Print all the records below line for line, without any change, and omit the pictures.

▼

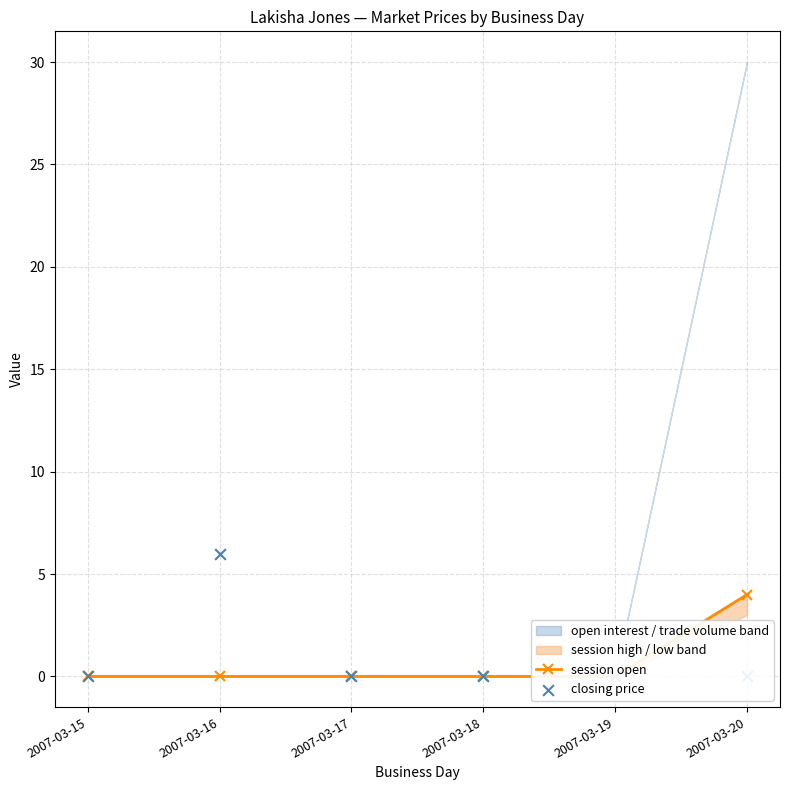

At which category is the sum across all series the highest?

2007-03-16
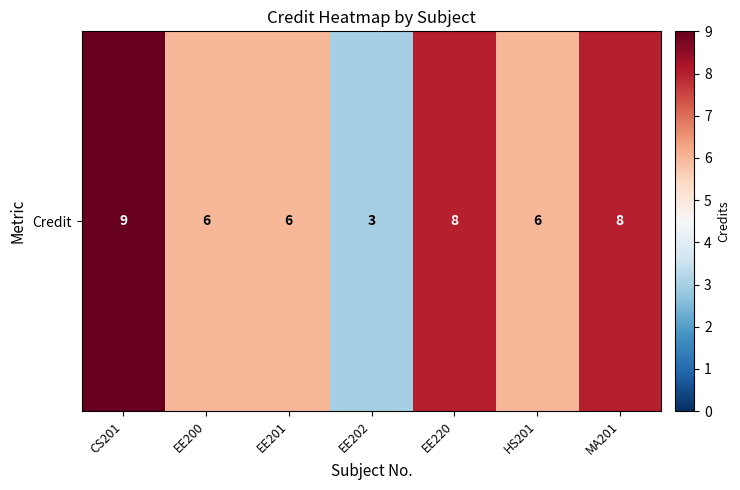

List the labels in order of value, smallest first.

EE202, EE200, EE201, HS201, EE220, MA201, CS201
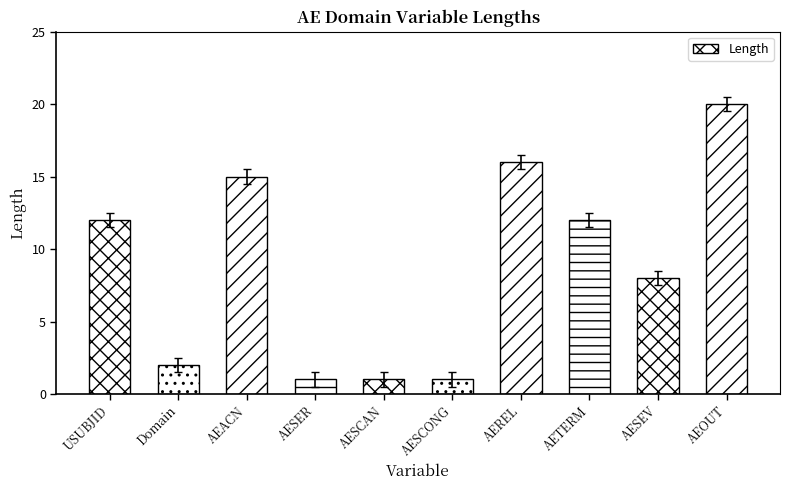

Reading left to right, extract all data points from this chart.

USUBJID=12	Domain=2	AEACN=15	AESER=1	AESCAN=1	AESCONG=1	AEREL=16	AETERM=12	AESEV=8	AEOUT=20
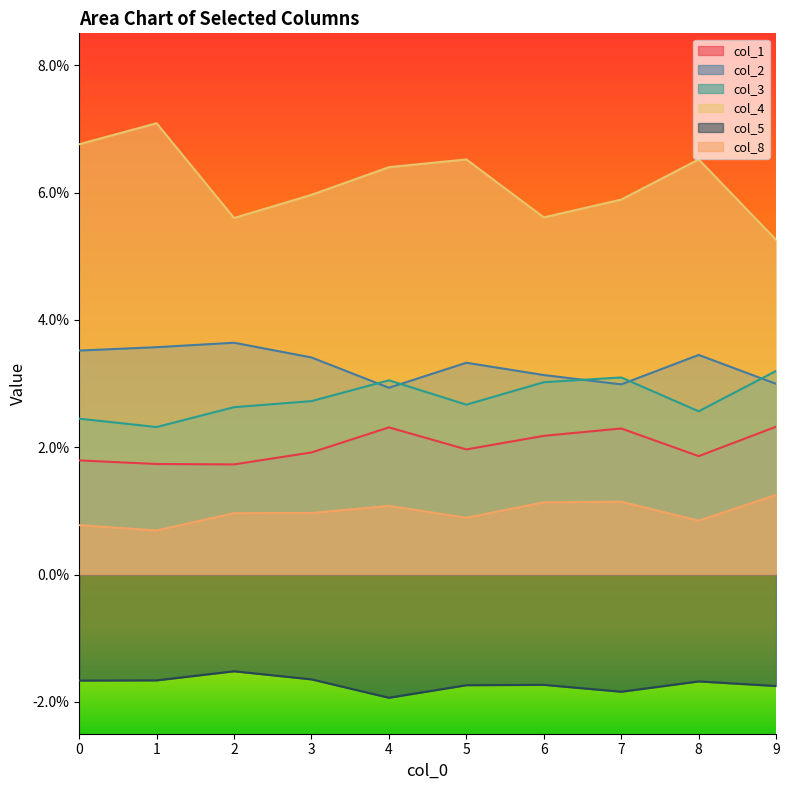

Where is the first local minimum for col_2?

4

▲

__Result__.
At which category is the sum across all series the highest?

2007-03-16

List the labels in order of value, smallest first.

EE202, EE200, EE201, HS201, EE220, MA201, CS201

Reading left to right, extract all data points from this chart.

USUBJID=12	Domain=2	AEACN=15	AESER=1	AESCAN=1	AESCONG=1	AEREL=16	AETERM=12	AESEV=8	AEOUT=20

Where is the first local minimum for col_2?

4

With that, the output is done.